Centrale Raad van Beroep

Datum uitspraak
27 augustus 2014
Publicatiedatum
27 augustus 2014
Zaaknummer
13-973 ZW
Instantie
Centrale Raad van Beroep
Type
Uitspraak
Rechtsgebied
Bestuursrecht; Socialezekerheidsrecht
Procedures
  • Hoger beroep
Vindplaatsen
  • Rechtspraak.nl
AI samenvatting door LexboostAutomatisch gegenereerd

Beëindiging van Ziektewet-uitkering en beoordeling van psychische en fysieke klachten na auto-ongeval

In deze zaak gaat het om de beëindiging van de Ziektewet-uitkering van appellant, die zich op 13 februari 2012 ziek meldde na een auto-ongeval. Appellant was werkzaam als administratief medewerker en expeditiemedewerker. Na een onderzoek door een verzekeringsarts op 6 juni 2012, waarbij geen relevante beperkingen voor arbeid werden vastgesteld, werd appellant hersteld verklaard en zijn uitkering beëindigd per 11 juni 2012. Appellant maakte bezwaar tegen deze beslissing, maar het Uwv verklaarde het bezwaar ongegrond op 13 juli 2012. De rechtbank Den Haag verklaarde het beroep van appellant tegen deze beslissing ongegrond, waarbij zij de rapporten van de verzekeringsartsen als voldoende onderbouwd beschouwde.

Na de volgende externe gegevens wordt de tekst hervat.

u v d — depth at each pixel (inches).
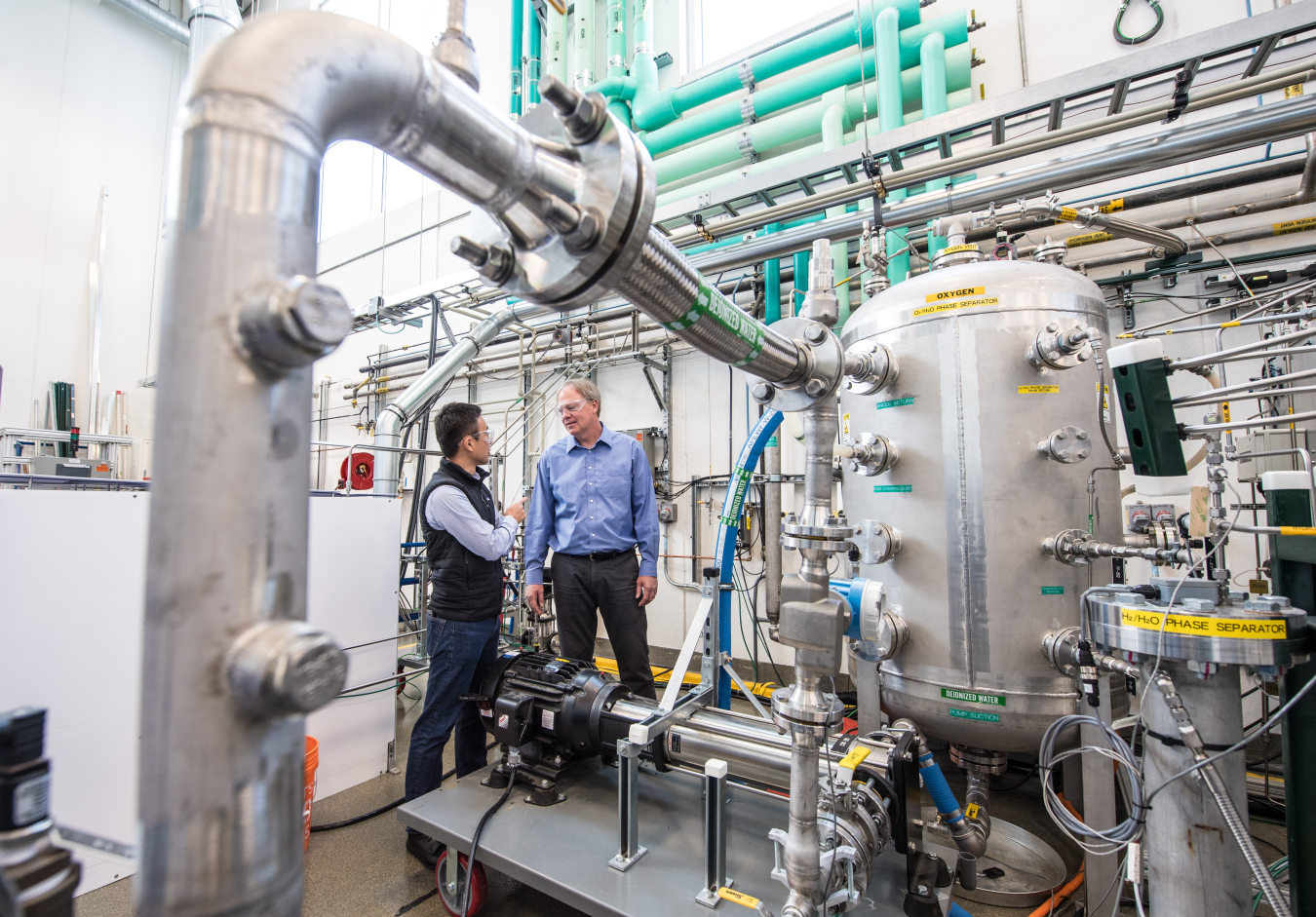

In hoger beroep betwist appellant de uitspraak van de rechtbank en stelt dat zijn fysieke en psychische klachten zijn onderschat. Hij verwijst naar informatie van zijn fysiotherapeut en huisarts, waaruit blijkt dat hij mogelijk lijdt aan een posttraumatische stressstoornis (PTSS). Appellant is van mening dat het medisch onderzoek onzorgvuldig is uitgevoerd, omdat het Uwv geen informatie heeft opgevraagd bij zijn behandelend psycholoog. De Raad voor de Rechtspraak komt tot de conclusie dat er onvoldoende aanwijzingen zijn voor de aanwezigheid van PTSS op de datum in geding, 11 juni 2012. De informatie van PsyQ biedt geen nieuwe inzichten en de verzekeringsartsen hebben geen ernstige psychopathologie vastgesteld.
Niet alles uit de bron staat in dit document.